On 11 June, the Enterprise and Reform Bill received its second reading in the House of Commons. As expected the bill has undergone significant changes since it was first introduced. The bill will now move to the committee stage of the legislative process and, if the lively debates in the House of Commons are any indicator, is unlikely to remain in its present state. Nevertheless the second reading has given us further insight into the priorities of the government.
The most hotly debated issue has been the introduction of ‘Settlement Agreements’. This element of the act appears to be proposed in lieu of the no-fault dismissal mechanism recommended in the Beecroft Report. As currently drafted the Settlement Agreement is not discernibly different from the current system of Compromise Agreements in that it allows employers and employees to come to a contractual arrangement that allows the employer to dismiss the employee without the employee subsequently bringing a claim against them in the Employment Tribunal. In a significant watering down of the no-fault dismissal plans, employees are free to reject these offers and bring a claim in the Employment Tribunal upon rejection of the Settlement Agreement.
If the employment dispute moves to litigation, Settlement Agreements diverge from Compromise Agreements and Beecroft’s protected conversations appear in a new guise. It has been indicated that the Settlement Agreement offer may not be brought up in any subsequent Employment Tribunal claim, where agreement has not been reached. It is yet to be seen what guidance will be issued on this element of Settlement Agreements but fears that protected conversations would amount to a bullies charter have been somewhat allayed.
The second reading does bring forward the proposal to enforce a mandatory period of ACAS mediation for all employment disputes. Under the present system ACAS become involved at the point that an employment claim is submitted to the Employment Tribunal. The aim of this proposal is to ensure that fewer claims make their way to the Employment Tribunal and there is a potential that this proposal will lead to employees, without legal advice, accepting settlements of far less value than their claim is worth.
Commentators, including Barrister Anya Palmer and Employment Law Consultant Darren Newman, have been particularly scathing of this proposal as it is seen to replicate the failed mandatory Disciplinary and Dismissal Procedures which resulted in increased costs for all parties in employment litigation while providing minimal deterrent to those wishing to have their claim heard before the Employment Tribunal. On the other hand, others see this as a welcome development which will allow the parties opportunity of resolving their disputes without the expense of litigation and parties will still be able to make an informed decision about whether to proceed to litigation or otherwise following any such discussions.
One of the least heralded, but most controversial, proposals has the aim of capping the amount of the compensatory award that employees can claim in unfair dismissal cases.
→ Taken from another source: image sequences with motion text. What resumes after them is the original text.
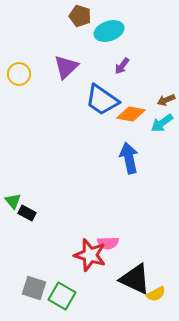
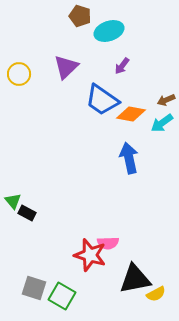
black triangle: rotated 36 degrees counterclockwise
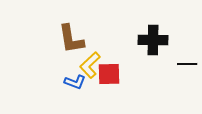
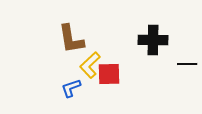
blue L-shape: moved 4 px left, 6 px down; rotated 140 degrees clockwise
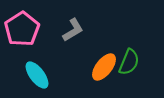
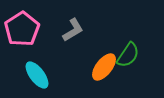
green semicircle: moved 1 px left, 7 px up; rotated 12 degrees clockwise
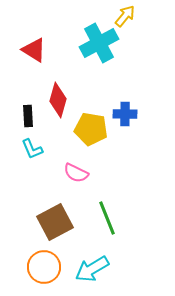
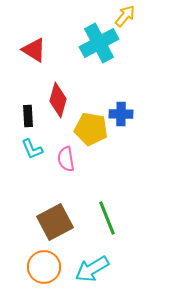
blue cross: moved 4 px left
pink semicircle: moved 10 px left, 14 px up; rotated 55 degrees clockwise
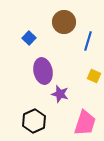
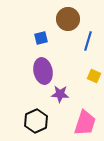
brown circle: moved 4 px right, 3 px up
blue square: moved 12 px right; rotated 32 degrees clockwise
purple star: rotated 12 degrees counterclockwise
black hexagon: moved 2 px right
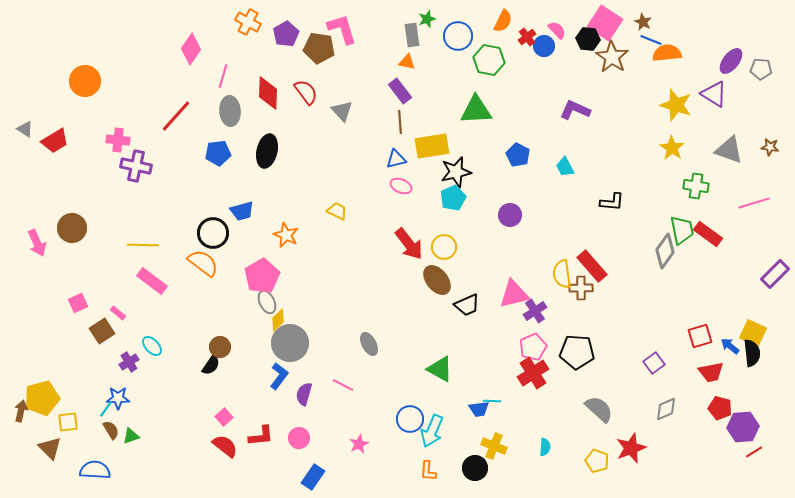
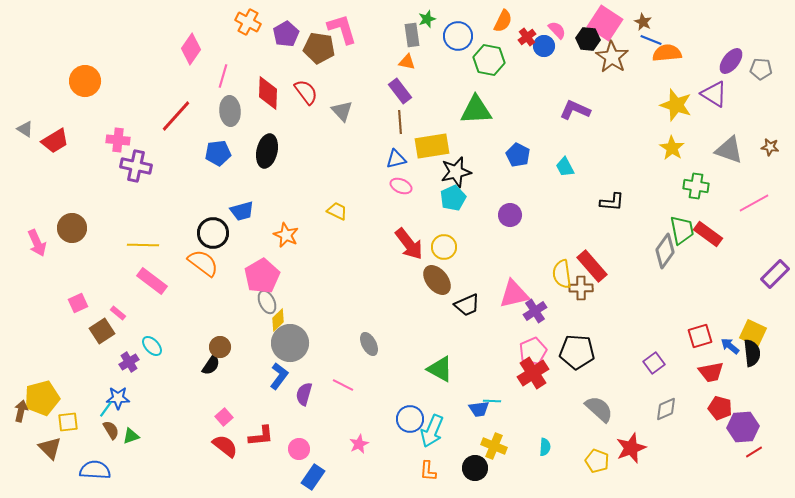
pink line at (754, 203): rotated 12 degrees counterclockwise
pink pentagon at (533, 347): moved 4 px down
pink circle at (299, 438): moved 11 px down
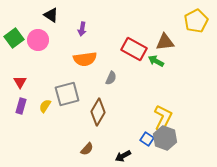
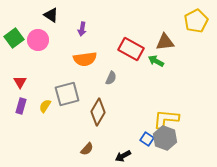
red rectangle: moved 3 px left
yellow L-shape: moved 3 px right, 1 px down; rotated 112 degrees counterclockwise
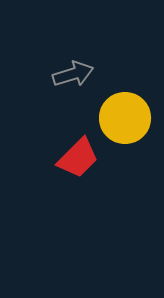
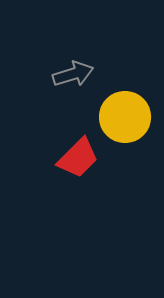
yellow circle: moved 1 px up
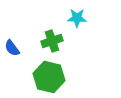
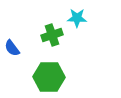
green cross: moved 6 px up
green hexagon: rotated 12 degrees counterclockwise
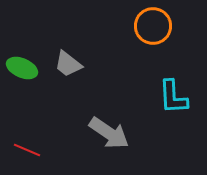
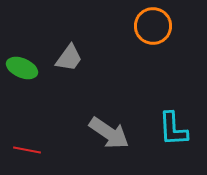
gray trapezoid: moved 1 px right, 6 px up; rotated 92 degrees counterclockwise
cyan L-shape: moved 32 px down
red line: rotated 12 degrees counterclockwise
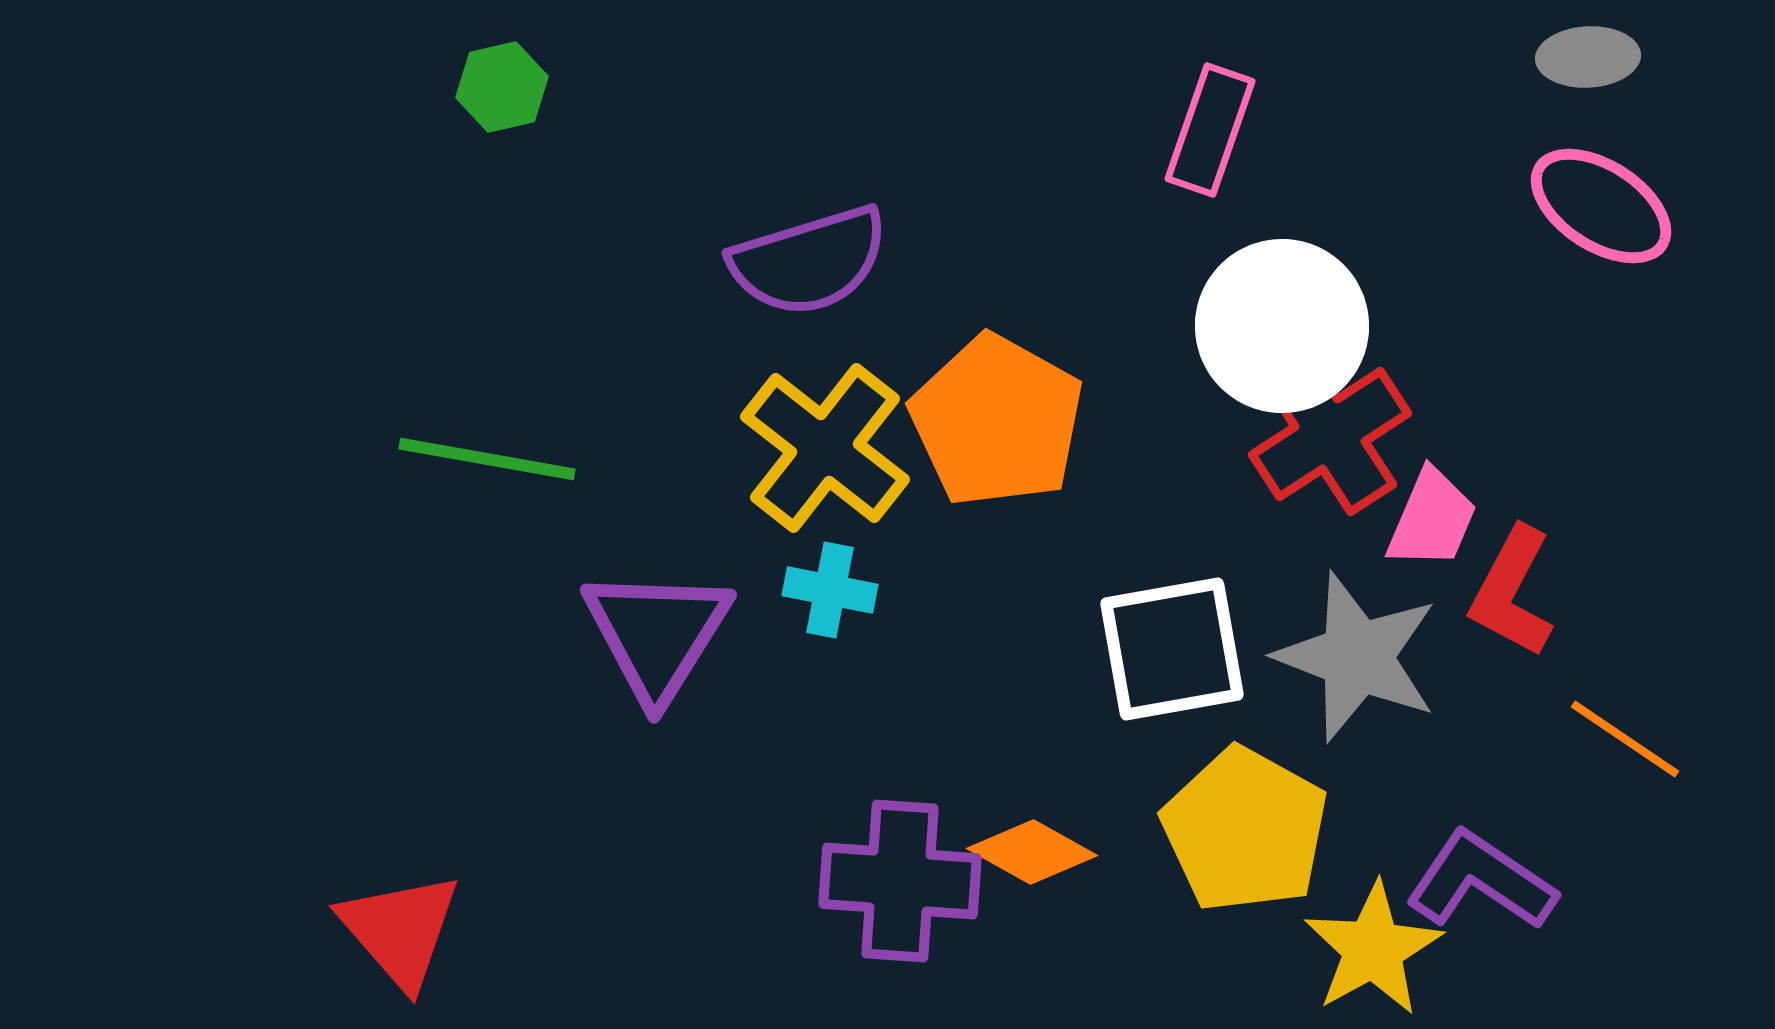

Clause 12 of the Bill allows the Secretary of State to impose a limit as low as £26,000, a significant reduction given that the current maximum is £72,300. This proposal does significantly limit the Tribunal’s ability to make awards of compensation that they feel are just and equitable and it is to be expected that significant challenges will be mounted to this proposal.
The second reading is a mixed bag with employees gaining from the failure to advance the no-fault dismissal proposals and employers no doubt happy with the potential for damages to be curtailed in unfair dismissal cases. It will be interesting to see how the bill evolves through the committee stage and whether the correct balance is eventually stuck between the interests of businesses and employees rights.